Opinião

Mauro Gemma: Dar eficácia à mobilização contra a Otan

16/03/2017

É possível constatar com facilidade como não só todos os argumentos que têm a ver com as questões militares e da segurança de nosso país são cientificamente descartados no aparato midiático dominante, mas também como continuam a ser sistematicamente relegados ao segundo plano, mesmo nas mobilizações (escassas, na verdade) dos setores políticos e dos movimentos sociais que mais deveriam assumir responsabilidades.

Por Mauro Gemma (*) em Marx XXI

Esses argumentos são virtualmente desclassificados de toda a agenda da esquerda no parlamento, inclusive aquela que se define “à esquerda do PD”, com todas as suas máscaras.

Não restou praticamente nenhum traço e lembrança das grandes manifestações que no passado caracterizaram o nosso país ao ponto de, em certo momento, a Itália parecer representar a ponta mais avançada de um movimento com alcance mundial, como aconteceu, por exemplo, com a extraordinária mobilização de milhões de pessoas por ocasião do desencadeamento da guerra de agressão contra o Iraque em 2003.

E se consideramos que, neste momento, está em curso no coração da Europa uma guerra como a desencadeada pelos nazistas que estão no governo na Ucrânia contra as populações do Donbass, promovida e apoiada pelos Estados Unidos e seus aliados da Otan, parece surpreendente não só a substancial ausência de mobilização, agora delegada a pequenos grupos de voluntários internacionalistas que se movem na indiferença geral, mas também a falta de informações precisas sobre uma das páginas mais vergonhosas escritas por todo o Ocidente na história do pós-segunda guerra.

Atualmente, para reconstruir as condições que  permitam realizar uma proposta que, de qualquer maneira, inverta a atual tendência à desmobilização do movimento contra a guerra, é certamente indispensável esclarecer alguns elementos de análise, sem os quais não é possível o relançamento de um movimento pela paz e anti-imperialista, digno deste nome e capaz de especificar os objetivos da sua iniciativa, sem confusões inoportunas.

São dois os elementos fundamentais sobre os quais se deve focar a atenção e em torno dos quais buscar construir momentos de mobilização de certa eficácia.

Em primeiro lugar, é preciso ter clareza sobre um ponto sobre o qual, ao menos entre os poucos que se mobilizam conosco, está manifestando-se uma confusão que pode obscurecer a responsabilidade daqueles que são os principais atores da estratégia de guerra em curso no planeta, prejudicando a eficaz construção de mobilizações que se contraponham a essa estratégia.

Trata-se de um ponto essencial com a finalidade de construir plataformas que realmente vão à raiz da questão Otan: o reconhecimento de que os principais perigos para a paz mundial provêm antes de tudo dos grupos mais extremistas dos Estados Unidos da América, que representaram durante o governo Obama e continuam representando o núcleo hegemônico da Aliança Atlântica. Isto exprime a tendência mais agressiva e defensora do confronto militar que parecem prevalecer ainda hoje.

• **Tarefas**
a: Copie do artigo sobre a mobilização contra a Otan o trecho que começa com as palavras que contêm "E se consideramos" e termina com "do pós-segunda guerra.".
b: Reescreva de forma mais curta o parágrafo do artigo sobre a mobilização contra a Otan que começa com "Não restou praticamente nenhum traço", mantendo os fatos principais.

• **Dados fornecidos**
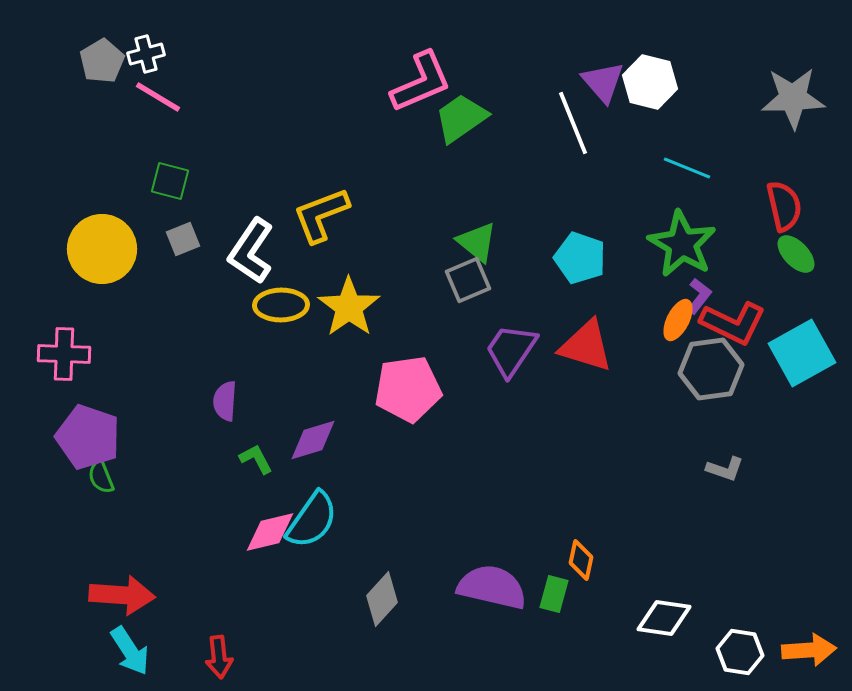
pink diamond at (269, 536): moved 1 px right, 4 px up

• **As soluções**
a:
E se consideramos que, neste momento, está em curso no coração da Europa uma guerra como a desencadeada pelos nazistas que estão no governo na Ucrânia contra as populações do Donbass, promovida e apoiada pelos Estados Unidos e seus aliados da Otan, parece surpreendente não só a substancial ausência de mobilização, agora delegada a pequenos grupos de voluntários internacionalistas que se movem na indiferença geral, mas também a falta de informações precisas sobre uma das páginas mais vergonhosas escritas por todo o Ocidente na história do pós-segunda guerra.

b: Quase não sobrou lembrança das grandes manifestações que marcaram o país no passado. Houve um momento em que a Itália parecia a ponta mais avançada de um movimento mundial, como na mobilização de milhões de pessoas contra a guerra de agressão ao Iraque em 2003.